In concluding it may be the highly relevant to note the degree of moral hypocrisy on matters of family loyalty and sexual mores that exist in the U.S. as distinguished from its European soulmate states, which seem more comfortable acknowledging the frailties of human nature. By no means is this meant directly or indirectly as a partial exoneration of those who conspired in their own entrapment within ‘Epstein’s World.’ Nor does this whitewash ordinary people who brush morals and law aside in favor of loyalty to a political party or national leaders. The loudest chant of American constitutionalists has long been that we are ‘a country of laws, not men’ now only overheard as a dissident whisper.
5. Do these ordinary people question the legitimacy of the system they are living under these powerful people’s influence? If so, would you project a significant popular challenge against the existing political/financial system?
A growing number of ordinary citizens in the United States are shocked by the ugly spectacle of the Epstein disclosures, but this may lead in the short-run, at least, to greater repressiveness of independent media and oppositional critics rather than to significant reforms, must less a systemic challenge to the deep roots of the Epstein crisis in the inequalities currently wrought by wealth and political power. There are various forms of corruption evident in most countries of the world, and this is accompanied by moral hypocrisy that effectively shields private behavior from public scrutiny. In the U.S. context the present declining popularity of Trump’s second term leadership may embroil him and other establishment figures in belated attempts to impose criminal accountability for ‘statutory rape’ of underage girls, a crime that in the U.S. has no statute of limitations.
So far, the Republican Party has privileged party loyalty to moral and legal accountability with respect to Trump and his friends and associates. Whether the widening cracks in this support structure will withstand further disclosures is of course uncertain. We can expect that Trump will do his best to divert attention even if this means a costly and dangerous second attack on Iran even more unprovoked that the first attack of a year ago.

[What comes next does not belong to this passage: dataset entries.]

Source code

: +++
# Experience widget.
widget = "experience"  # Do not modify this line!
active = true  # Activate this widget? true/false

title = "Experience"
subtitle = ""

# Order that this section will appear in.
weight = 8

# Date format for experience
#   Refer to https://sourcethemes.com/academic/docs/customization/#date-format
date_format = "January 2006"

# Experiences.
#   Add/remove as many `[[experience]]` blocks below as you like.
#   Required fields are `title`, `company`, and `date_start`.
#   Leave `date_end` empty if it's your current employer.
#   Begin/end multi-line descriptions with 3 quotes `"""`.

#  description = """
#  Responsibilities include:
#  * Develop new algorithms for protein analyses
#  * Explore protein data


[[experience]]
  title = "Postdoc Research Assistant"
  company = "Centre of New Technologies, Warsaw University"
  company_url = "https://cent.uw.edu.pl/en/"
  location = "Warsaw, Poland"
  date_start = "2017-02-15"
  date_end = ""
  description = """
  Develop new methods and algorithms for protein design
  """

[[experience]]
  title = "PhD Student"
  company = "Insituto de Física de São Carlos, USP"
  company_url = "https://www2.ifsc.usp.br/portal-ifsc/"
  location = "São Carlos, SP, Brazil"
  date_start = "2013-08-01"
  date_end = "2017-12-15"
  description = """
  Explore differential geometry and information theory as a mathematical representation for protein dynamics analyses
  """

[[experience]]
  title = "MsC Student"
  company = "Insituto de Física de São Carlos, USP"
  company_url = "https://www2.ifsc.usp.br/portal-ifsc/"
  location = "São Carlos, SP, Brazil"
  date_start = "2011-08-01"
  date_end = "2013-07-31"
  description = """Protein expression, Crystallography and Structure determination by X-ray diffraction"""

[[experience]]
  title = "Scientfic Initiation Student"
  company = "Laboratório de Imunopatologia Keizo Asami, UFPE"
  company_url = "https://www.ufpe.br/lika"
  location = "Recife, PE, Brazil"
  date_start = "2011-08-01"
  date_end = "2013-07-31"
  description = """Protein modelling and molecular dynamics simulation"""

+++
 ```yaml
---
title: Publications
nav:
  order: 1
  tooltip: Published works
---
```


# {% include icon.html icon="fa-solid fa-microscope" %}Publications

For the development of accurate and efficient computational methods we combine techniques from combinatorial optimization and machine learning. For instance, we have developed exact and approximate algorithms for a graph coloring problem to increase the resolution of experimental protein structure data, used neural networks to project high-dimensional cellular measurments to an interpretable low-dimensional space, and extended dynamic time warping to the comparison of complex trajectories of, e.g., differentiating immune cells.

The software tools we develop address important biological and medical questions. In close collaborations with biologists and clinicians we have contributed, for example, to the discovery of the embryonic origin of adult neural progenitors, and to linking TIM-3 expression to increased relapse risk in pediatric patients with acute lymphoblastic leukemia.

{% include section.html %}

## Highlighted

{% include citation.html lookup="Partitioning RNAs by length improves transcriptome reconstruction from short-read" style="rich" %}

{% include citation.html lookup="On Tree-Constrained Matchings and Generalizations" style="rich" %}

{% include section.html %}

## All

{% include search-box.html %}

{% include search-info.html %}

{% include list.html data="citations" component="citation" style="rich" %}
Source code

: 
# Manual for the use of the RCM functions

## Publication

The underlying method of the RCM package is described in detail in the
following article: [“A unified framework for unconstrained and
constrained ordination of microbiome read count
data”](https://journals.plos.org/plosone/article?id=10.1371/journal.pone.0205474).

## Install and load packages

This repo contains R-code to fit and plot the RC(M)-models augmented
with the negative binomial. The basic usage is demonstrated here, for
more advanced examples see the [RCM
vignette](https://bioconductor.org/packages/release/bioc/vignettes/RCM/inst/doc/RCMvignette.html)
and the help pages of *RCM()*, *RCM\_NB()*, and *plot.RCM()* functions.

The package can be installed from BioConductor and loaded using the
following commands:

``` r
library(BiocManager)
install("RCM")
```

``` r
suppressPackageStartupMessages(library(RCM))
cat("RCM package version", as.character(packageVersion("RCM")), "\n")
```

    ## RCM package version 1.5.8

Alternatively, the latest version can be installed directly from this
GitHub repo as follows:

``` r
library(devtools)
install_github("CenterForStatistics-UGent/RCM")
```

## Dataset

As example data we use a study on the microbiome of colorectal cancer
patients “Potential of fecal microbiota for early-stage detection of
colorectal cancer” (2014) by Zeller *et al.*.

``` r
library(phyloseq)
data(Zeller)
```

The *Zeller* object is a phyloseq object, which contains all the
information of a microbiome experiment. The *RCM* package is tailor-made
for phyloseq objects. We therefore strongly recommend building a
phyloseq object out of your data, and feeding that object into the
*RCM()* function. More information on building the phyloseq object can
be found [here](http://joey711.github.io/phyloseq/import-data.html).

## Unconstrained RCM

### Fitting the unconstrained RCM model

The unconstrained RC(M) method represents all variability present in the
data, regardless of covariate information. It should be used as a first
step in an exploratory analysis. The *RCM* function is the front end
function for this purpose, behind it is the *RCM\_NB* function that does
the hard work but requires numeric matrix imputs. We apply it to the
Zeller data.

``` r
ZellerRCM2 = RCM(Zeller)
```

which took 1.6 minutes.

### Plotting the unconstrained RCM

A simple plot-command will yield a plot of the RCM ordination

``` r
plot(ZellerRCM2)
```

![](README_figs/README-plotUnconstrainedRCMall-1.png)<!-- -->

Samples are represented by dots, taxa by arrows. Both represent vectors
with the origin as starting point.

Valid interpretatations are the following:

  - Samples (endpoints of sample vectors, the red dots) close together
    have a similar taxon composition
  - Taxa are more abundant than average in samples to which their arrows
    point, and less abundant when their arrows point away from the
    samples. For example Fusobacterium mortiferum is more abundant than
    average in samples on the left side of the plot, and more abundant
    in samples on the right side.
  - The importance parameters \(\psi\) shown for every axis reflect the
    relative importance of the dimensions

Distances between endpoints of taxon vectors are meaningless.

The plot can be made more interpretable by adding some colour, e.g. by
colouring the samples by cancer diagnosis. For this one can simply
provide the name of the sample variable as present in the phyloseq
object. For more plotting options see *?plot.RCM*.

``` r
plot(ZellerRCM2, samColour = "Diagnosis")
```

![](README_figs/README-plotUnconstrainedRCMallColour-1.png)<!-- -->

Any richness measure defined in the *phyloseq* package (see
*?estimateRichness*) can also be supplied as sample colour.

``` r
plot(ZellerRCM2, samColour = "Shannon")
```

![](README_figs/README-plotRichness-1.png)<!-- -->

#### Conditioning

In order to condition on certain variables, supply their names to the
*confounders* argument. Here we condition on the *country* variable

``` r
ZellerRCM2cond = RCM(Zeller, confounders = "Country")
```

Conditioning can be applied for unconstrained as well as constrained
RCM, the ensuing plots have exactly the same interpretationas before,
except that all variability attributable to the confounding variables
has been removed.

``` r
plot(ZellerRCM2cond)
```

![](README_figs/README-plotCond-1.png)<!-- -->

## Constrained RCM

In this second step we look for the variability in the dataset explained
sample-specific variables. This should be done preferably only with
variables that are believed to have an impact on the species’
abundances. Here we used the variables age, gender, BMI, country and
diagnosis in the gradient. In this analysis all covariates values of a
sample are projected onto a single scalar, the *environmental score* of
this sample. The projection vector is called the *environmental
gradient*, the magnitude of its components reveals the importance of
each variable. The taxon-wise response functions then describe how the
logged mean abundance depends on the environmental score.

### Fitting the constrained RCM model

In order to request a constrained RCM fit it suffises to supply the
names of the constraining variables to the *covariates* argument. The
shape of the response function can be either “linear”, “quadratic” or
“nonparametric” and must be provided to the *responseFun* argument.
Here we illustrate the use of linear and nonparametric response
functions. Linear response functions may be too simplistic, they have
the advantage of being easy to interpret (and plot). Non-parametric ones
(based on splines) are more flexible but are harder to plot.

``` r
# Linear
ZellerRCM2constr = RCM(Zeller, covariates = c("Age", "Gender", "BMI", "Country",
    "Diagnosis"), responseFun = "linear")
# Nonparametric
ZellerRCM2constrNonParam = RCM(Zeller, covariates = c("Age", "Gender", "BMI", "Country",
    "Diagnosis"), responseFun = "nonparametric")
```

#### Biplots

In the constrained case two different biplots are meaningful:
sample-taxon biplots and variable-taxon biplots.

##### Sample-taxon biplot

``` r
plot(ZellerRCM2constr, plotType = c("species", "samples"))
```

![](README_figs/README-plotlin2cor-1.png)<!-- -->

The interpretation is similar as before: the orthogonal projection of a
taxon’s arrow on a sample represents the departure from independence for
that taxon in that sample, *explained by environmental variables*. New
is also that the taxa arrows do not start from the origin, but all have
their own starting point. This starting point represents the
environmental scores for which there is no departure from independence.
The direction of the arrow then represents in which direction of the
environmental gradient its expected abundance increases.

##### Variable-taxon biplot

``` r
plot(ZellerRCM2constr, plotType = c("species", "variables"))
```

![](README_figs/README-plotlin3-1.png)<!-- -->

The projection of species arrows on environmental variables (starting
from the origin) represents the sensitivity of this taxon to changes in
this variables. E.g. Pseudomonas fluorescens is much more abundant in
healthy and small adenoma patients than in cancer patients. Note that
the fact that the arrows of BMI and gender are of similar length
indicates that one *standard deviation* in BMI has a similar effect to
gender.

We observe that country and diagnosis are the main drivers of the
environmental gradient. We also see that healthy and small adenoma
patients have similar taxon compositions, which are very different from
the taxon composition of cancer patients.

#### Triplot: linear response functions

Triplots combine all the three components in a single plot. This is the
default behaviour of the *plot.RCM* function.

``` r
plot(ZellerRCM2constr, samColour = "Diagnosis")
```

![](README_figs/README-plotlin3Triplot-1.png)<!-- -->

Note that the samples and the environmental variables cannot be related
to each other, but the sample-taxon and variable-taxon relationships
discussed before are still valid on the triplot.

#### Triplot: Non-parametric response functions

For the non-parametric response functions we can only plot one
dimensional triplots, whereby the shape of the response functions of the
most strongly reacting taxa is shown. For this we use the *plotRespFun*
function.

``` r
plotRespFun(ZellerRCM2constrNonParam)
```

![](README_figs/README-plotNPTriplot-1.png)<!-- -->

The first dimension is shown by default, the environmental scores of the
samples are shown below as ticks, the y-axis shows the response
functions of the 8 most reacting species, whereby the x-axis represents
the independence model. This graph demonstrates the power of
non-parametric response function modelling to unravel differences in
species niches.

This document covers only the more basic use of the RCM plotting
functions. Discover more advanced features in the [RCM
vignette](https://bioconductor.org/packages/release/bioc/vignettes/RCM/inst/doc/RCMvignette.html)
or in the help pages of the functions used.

What we do know with some confidence is that the Epstein files will continue to preoccupy both elites and ordinary citizens for some time to come, at least in the United States. It should also have the international effect of casting additional doubts about the U.S. attachment to liberal values of human rights and democracy, and of course about the claims of moral superiority associated the creed of American Exceptionalism, persuasive as a public philosophy in the US yet dismissed with increasing cynicism elsewhere in the world.